Clinton to Kofi: Maybe Put a Timeline on Your Peace Process?

Secretary of State Hillary Clinton lashed out at Syria for not accepting Kofi Annan’s peace plan as the “Friends of Syria” conference in Istanbul this weekend urged the former U.N. secretary-general to attach a timetable to the plan.


Syrian President Bashar Assad promised Annan last week that his government would abide by the peace plan, which includes a U.N.- supervised ceasefire, pulling out soldiers and heavy weapons from cities, the release of pro-democracy activists who have been detained and tortured, access for humanitarian aid to be delivered, and free movement for journalists.

“Rather than pulling back, Assad’s troops have launched new assaults,” Clinton said in Turkey. “Rather than allowing access for humanitarian aid, they have tightened their siege. And rather than beginning a political transition, the regime has crushed dozens of peaceful protests.”

Opposition activists have reported that Assad is continuing his assault, with six killed so far today.

“We can only conclude that Assad has decided to add to his long list of broken promises,” Clinton said. “So today, we called for an immediate end to the killing in Syria, and we urged the Joint Special Envoy Kofi Annan to set a timetable for next steps. The world will not waver. Assad must go.”


Annan is supposed to brief the U.N. Security Council on the non-progress of his peace plan today. He faces pressure not only from Clinton but the entire “Friends of Syria” conference of 83 nations.

“The window of opportunity for the regime to implement its commitments to Joint Special Envoy Annan is not open-ended,” the group said in a statement. “The Friends’ Group called upon the Joint Special Envoy to determine a timeline for next steps, including a return to the UN Security Council, if the killing continues.”

Annan has said that neither calls for a “next steps” timeline nor Saudi Arabia’s call to arm rebels are helpful.

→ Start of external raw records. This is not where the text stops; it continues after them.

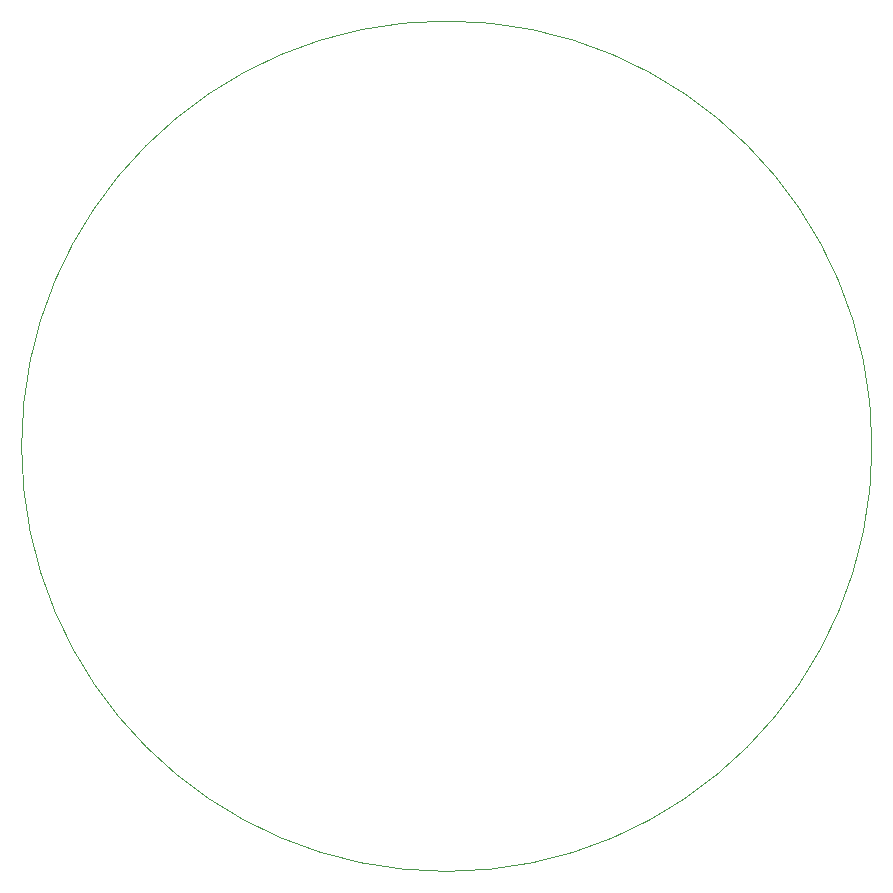
<source format=gbr>
%TF.GenerationSoftware,KiCad,Pcbnew,8.0.5*%
%TF.CreationDate,2024-12-03T21:08:25+09:00*%
%TF.ProjectId,IR_con,49525f63-6f6e-42e6-9b69-6361645f7063,rev?*%
%TF.SameCoordinates,Original*%
%TF.FileFunction,Profile,NP*%
%FSLAX46Y46*%
G04 Gerber Fmt 4.6, Leading zero omitted, Abs format (unit mm)*
G04 Created by KiCad (PCBNEW 8.0.5) date 2024-12-03 21:08:25*
%MOMM*%
%LPD*%
G01*
G04 APERTURE LIST*
%TA.AperFunction,Profile*%
%ADD10C,0.050000*%
%TD*%
G04 APERTURE END LIST*
D10*
X172500000Y-83000000D02*
G75*
G02*
X100498264Y-83000000I-36000868J0D01*
G01*
X100498264Y-83000000D02*
G75*
G02*
X172500000Y-83000000I36000868J0D01*
G01*
M02*

</source>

“It is important – and he understands this, he’s an experienced negotiator – that there cannot be process for the sake of process,” Clinton said. “There has to be a timeline.”

On Sunday, Gulf states agreed to pay salaries and other costs for the Free Syrian Army, which is composed of mainly defectors from Assad’s forces.

Clinton added that the Syrian National council is becoming “more inclusive.”


“I met with a young woman who had just escaped from Homs who was bearing witness to the horrible experience that she and others had endured in the siege of Homs, and you could not listen to her without being upset by the story that she had to tell,” the secretary of state told reporters. “But the fact that she is part of the Syrian National Congress speaks volumes, because clearly those who could organize it at first were those free to do so, who were on the outside. Now as more people are leaving Syria, escaping to freedom, they are joining the SNC. So the variety and the base of the SNC is broadening, which gives it added legitimacy.”

The U.S. also announced $12 million in new humanitarian aid to Syria, bringing the total to nearly $25 million.